Этим детдомом, или по старому приютом, заведовала жена Лозинского, его хорошая знакомая. Гумилев отправился к ней и стал ее расспрашивать, как живется детям в детдоме?
— Прекрасно. Уход и пища и помещение все выше похвал, — ответила она. Она была одной из тех высоко-настроенных интелигенток-энтузиасток, всей душой преданных своему делу — их было немало в начале революции. Гумилев улыбался.
— Я очень рад, что детям у вас хорошо. Я собираюсь привести вам мою дочку — Леночку.
— Леночку? Вы шутите, Николай Степанович? Вы хотите отдать Леночку в детдом? Я правильно поняла?
— Совершенно правильно. Я хочу отдать Леночку вам.
Она всплеснула руками:
— Но это невозможно. Господи!..
— Почему? Вы ведь сами сейчас говорили, что детям у вас прекрасно.
— Да, но каким детям? Найденным на улице, детям пьяниц, воров, проституток. Мы стараемся для них все сделать. Но Леночка ведь ваша дочь.
— Ну и что из этого? Она такая же, как и остальные. Я уверен, что ей будет очень хорошо у вас.
— Николай Степанович, не делайте этого! Я сама мать, — взмолилась она: — Заклинаю вас!
Но Гумилев только упрямо покачал головой:
— Я уже принял решение. Завтра же я привезу вам Леночку.
И на следующий день дочь Гумилева оказалась в детдоме.
Передавая мне этот разговор, Гумилев недоумевал. — Как глубоки буржуазные предразсуд-ки. Раз детям хорошо в детдоме, то и Леночке там будет хорошо. Смешно не пользоваться немногими удобствами, предоставленными нам. Тогда и хлеб и сахар по карточке брать нельзя — от большевиков.
Был ли Гумилев таким эгоистом? Таким бессердечным, жестоким, каким казался?
Нет, конечно, нет!
Он был добр, великодушен, даже чувствителен. И свою дочку — Леночку очень любил.
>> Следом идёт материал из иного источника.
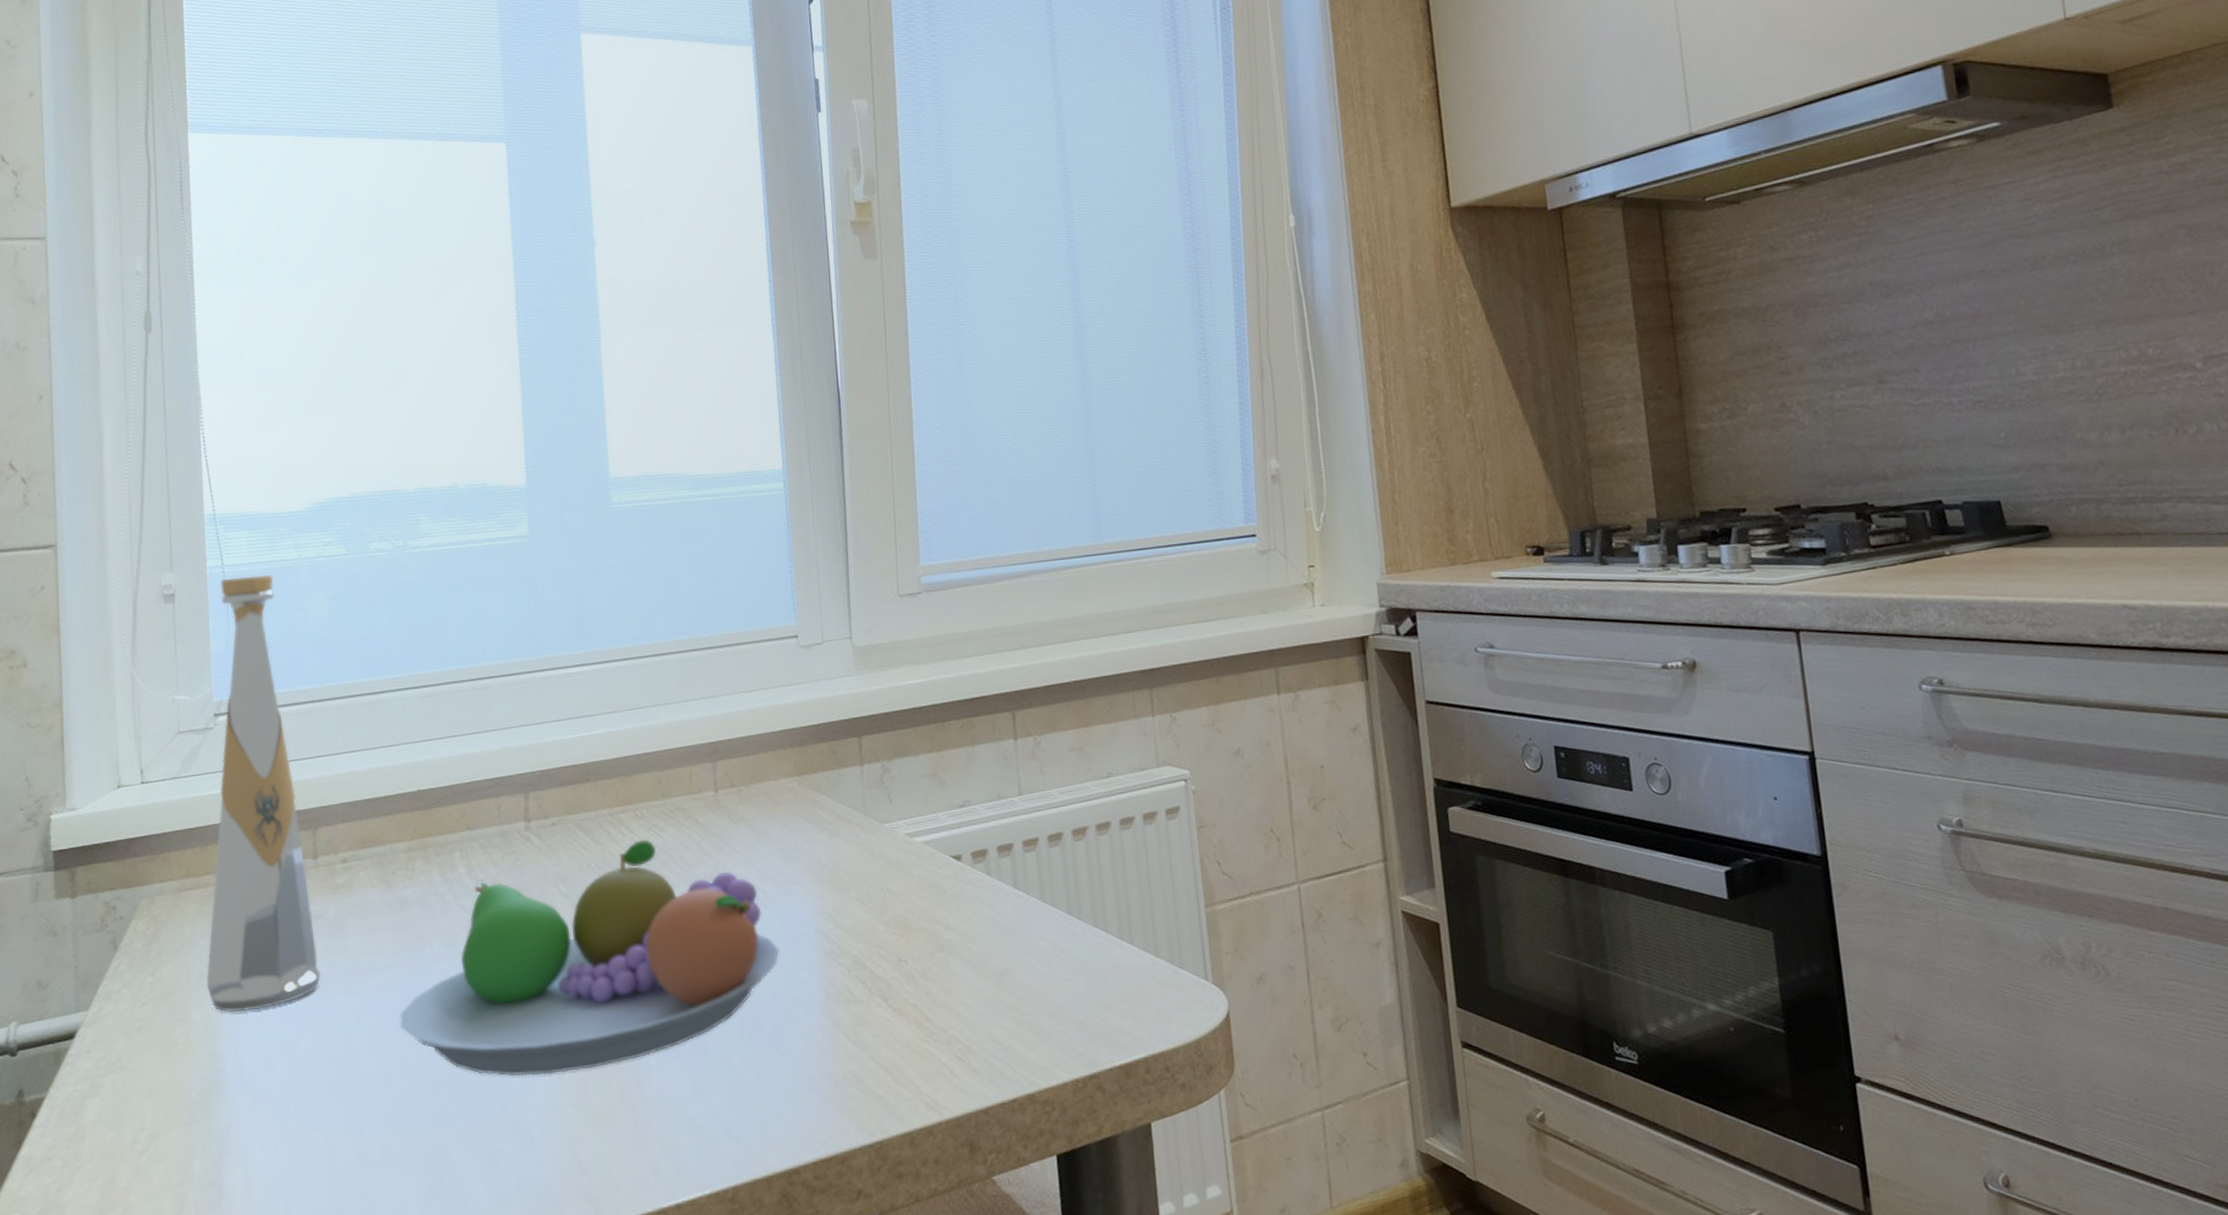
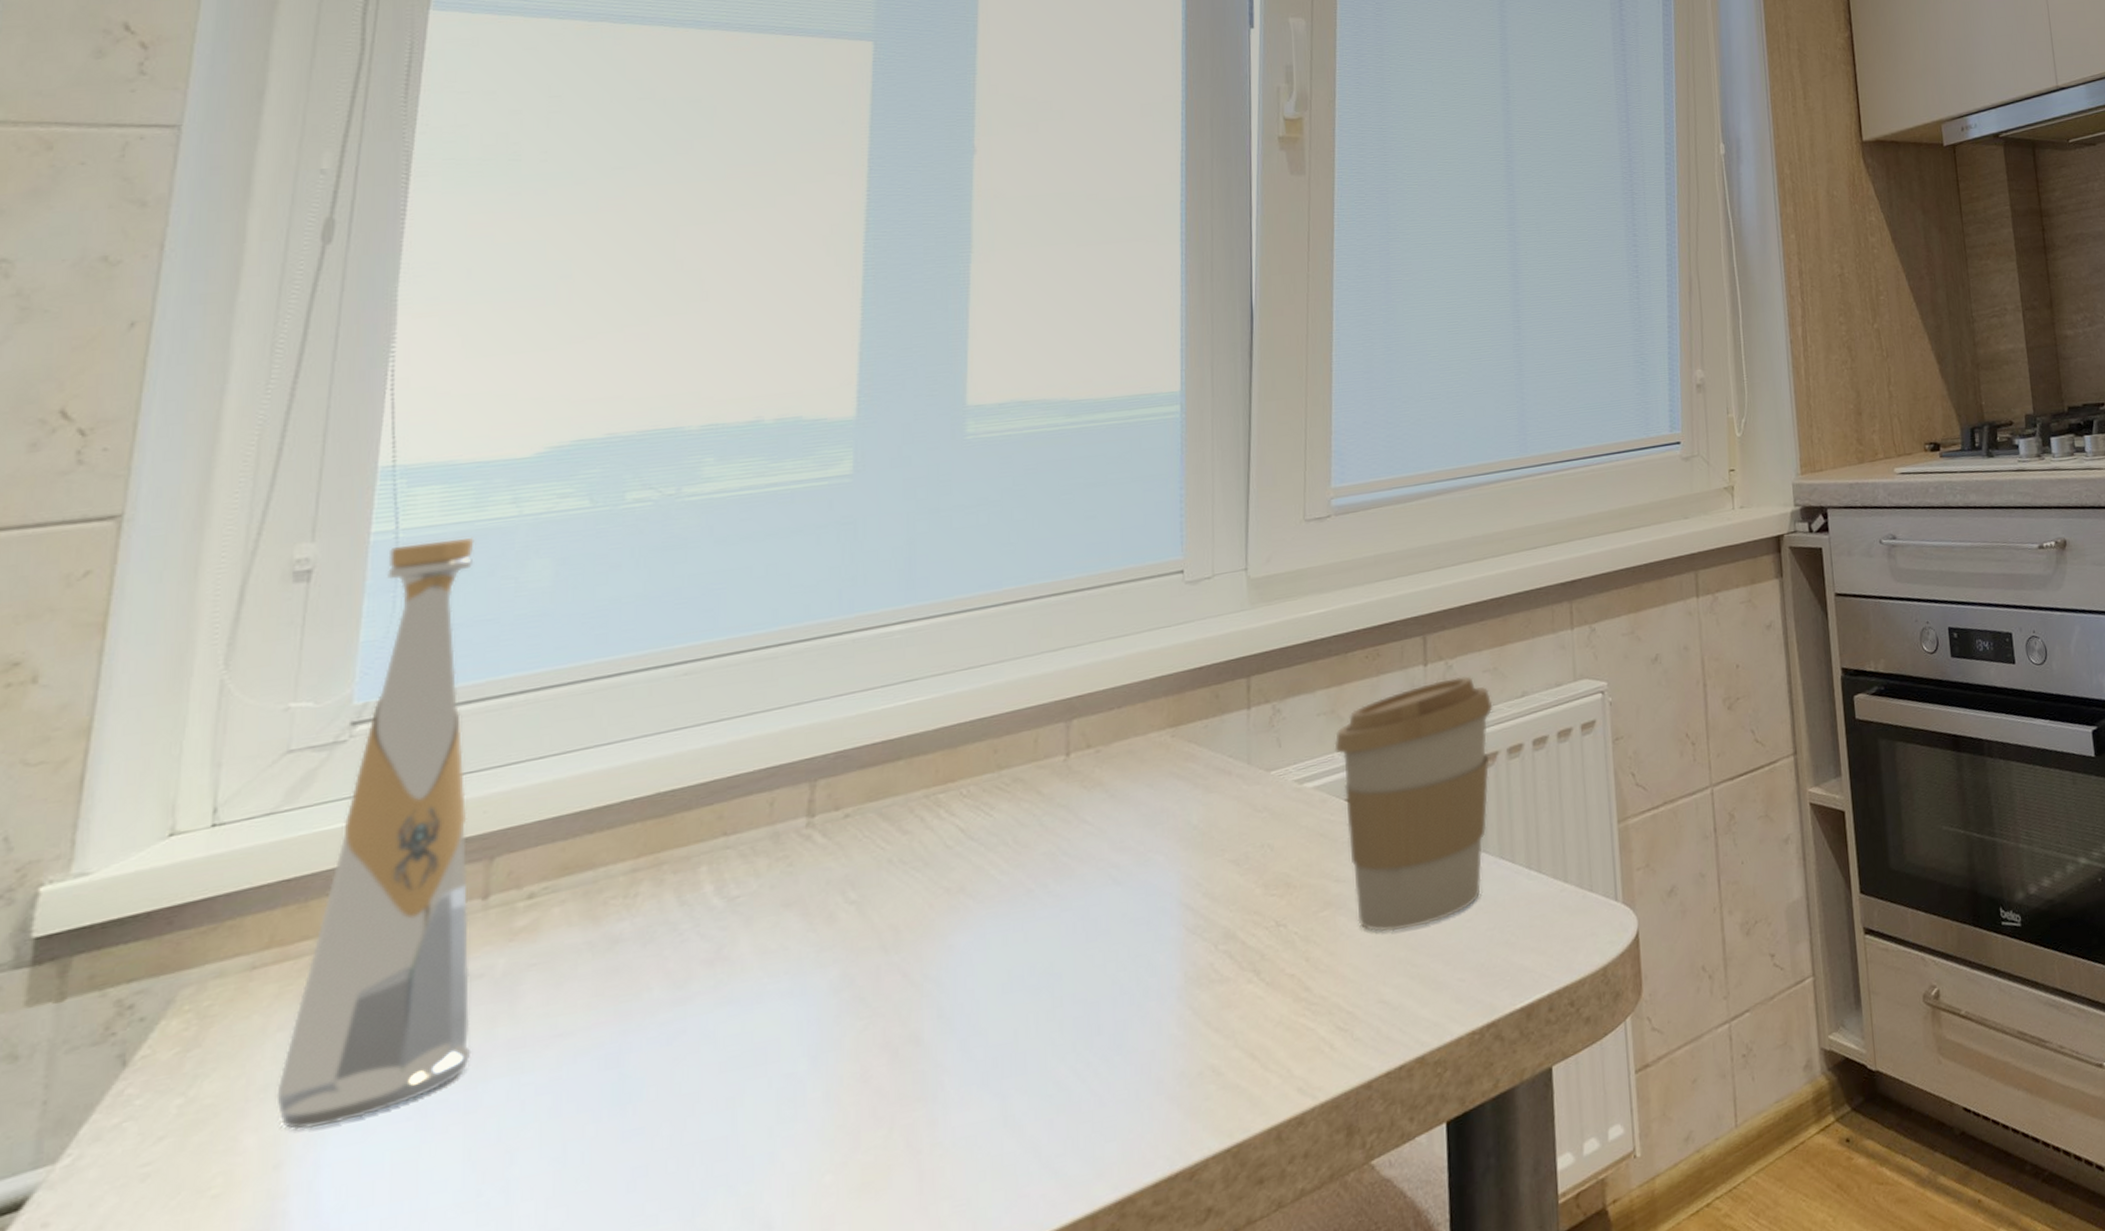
fruit bowl: present [399,839,780,1077] -> none [587,821,1132,1151]
coffee cup: none [938,752,1081,980] -> present [1334,676,1493,932]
Он уже мечтал, как он будет с ней гулять и читать ей стихи, когда она подрастет.
— Она будет — я уверен — умненькая, хорошенькая и милая. — А когда она влюбится и захочет выходить замуж, — говорил он со смехом, — я непременно буду ее ревновать и мучиться, как будто она мне изменила. Да, отцы ведь всегда ревнуют своих дочерей — так уж мир устроен.
Он никогда не проходил мимо нищего, не подав ему. Его холод, жестокость и бессердечие были напускными. Он ими защищался как щитом. — Позволь себе только быть добрым и слабым, сразу все бросятся тебе на горло и загрызут. Как раненного волка загрызут и сжирают братья-волки, так и братья-писатели. Нравы у волков и писателей одинаковые.